After the Sprint Planning the stories that made it into the Sprint are moved to the Sprint Board’s To Do list4. The owner of the Sprint Board is the development team and only they move cards around there. It also serves as a history record of the features that have been implemented. A story moves from the To Do list to the Doing list once developers start implementing it. When they deploy it to production, the card moves to Live. Live means “It’s public but still needs some work”, this happens for so features which start as experiments and are getting polished while (some) of your real users use it and provide feedback. Here again is where Trello really shines as a tool for product management: the discussion feature and the check lists are great for keeping track of the progress of each story.

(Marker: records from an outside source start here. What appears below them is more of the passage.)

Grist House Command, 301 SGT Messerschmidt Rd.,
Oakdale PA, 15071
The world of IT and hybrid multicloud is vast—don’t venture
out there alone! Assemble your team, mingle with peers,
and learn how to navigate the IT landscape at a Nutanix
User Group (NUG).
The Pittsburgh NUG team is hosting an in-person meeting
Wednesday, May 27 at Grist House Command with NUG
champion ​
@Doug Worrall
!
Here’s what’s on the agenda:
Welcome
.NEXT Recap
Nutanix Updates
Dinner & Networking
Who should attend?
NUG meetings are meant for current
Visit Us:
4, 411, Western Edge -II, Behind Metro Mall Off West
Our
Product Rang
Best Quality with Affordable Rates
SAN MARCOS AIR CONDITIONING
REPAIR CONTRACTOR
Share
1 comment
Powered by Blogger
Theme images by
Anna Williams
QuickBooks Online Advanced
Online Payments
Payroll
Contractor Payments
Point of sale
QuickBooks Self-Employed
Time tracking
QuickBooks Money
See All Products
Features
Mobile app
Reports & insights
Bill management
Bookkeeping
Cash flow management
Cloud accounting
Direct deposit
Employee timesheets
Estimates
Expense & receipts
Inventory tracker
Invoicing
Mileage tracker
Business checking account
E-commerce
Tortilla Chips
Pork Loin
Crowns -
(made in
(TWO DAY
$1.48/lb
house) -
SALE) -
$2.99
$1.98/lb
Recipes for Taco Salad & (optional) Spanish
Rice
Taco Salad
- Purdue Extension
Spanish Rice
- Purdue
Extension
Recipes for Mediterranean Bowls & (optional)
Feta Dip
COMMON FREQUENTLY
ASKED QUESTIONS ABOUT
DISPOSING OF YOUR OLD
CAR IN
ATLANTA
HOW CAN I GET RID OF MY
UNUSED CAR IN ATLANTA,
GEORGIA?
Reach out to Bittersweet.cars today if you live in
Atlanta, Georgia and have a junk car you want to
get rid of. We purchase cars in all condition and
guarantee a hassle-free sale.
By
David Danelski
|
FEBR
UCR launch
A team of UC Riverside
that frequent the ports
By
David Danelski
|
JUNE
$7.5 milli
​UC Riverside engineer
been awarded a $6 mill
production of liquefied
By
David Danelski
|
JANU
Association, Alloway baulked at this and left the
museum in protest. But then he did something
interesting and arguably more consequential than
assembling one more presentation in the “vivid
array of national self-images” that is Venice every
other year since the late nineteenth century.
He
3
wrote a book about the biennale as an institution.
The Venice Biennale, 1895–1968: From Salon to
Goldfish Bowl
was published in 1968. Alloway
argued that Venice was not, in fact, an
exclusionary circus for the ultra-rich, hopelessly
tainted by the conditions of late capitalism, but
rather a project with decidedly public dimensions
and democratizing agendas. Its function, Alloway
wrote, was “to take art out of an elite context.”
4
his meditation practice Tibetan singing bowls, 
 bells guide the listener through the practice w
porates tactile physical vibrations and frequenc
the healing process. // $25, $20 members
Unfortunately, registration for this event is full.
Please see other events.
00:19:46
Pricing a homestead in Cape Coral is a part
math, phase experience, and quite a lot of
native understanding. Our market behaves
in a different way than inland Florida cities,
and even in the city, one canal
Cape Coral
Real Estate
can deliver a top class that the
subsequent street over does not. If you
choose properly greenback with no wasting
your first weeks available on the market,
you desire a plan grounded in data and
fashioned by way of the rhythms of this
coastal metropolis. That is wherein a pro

The Sprint board is also used to track bugs, which don’t follow the typical lifecycle of a story. Each of them is represented by a dedicated card in Trello but giving them a distinct label (I chose a red “Bug” one) makes them easy to find or filter out. Bugs don’t require the same exhaustive description like Stories do, because they are usually self-explanatory: A bug is when a feature does not behave as defined—which also means: it’s not a bug if it’s not defined. Bug cards trump every other card in the To Do list and move quickly from there to Done. They should not hang around in the To Do column for more than a day.

Once a story or bug is done—the definition of that highly depends on your individual requirements, but must be defined in a living document nevertheless—it’s moved to the Done list for the current month. Using this gives you nice history of the things that happened and the monthly grouping makes it easy to recollect and find features to revisit them later, when you are reviewing how accurate the assumptions about the expected outcome were that you made when describing the Story. This is also the time to document the final implementation of the story by updating the description and providing a detailed explanation of how the end result behaves and looks like (the use of screen recordings here greatly helps to easily understand what changed).

4 Butler for Trello can help with that.

What’s a release?

… when you deploy to production every day?
… when your product is composed of microservices?
… when you had a feature for weeks for a selected group of users?

It’s the point in time when you decide to activate a feature for all your users. As mentioned earlier, the software release cycle is decoupled from the product management process. There is no need to orchestrate them but will just create more unnecessary coupling between collaborators who can perfectly work in their own pace.

The release of a feature is announced on the Story card and this is observable by anyone interested (who did subscribe to the card) and you would also post a message on the related Slack channels.

It’s a team effort

This way of managing a product allows everyone to get involved in the product development and the progress becomes observable and transparent without taking up too much time. It’s flexible and fosters a strong degree of self-organization within the whole team. Having one source of truth for everyone is a key factor in keeping everyone in the loop.

This was part one of the MVPs in Production post series. A big thank you goes out to Sebastian Nell, Ralf D. Müller and Sven Kloppenburg for taking the time to review this post and for providing great feedback and thoughts!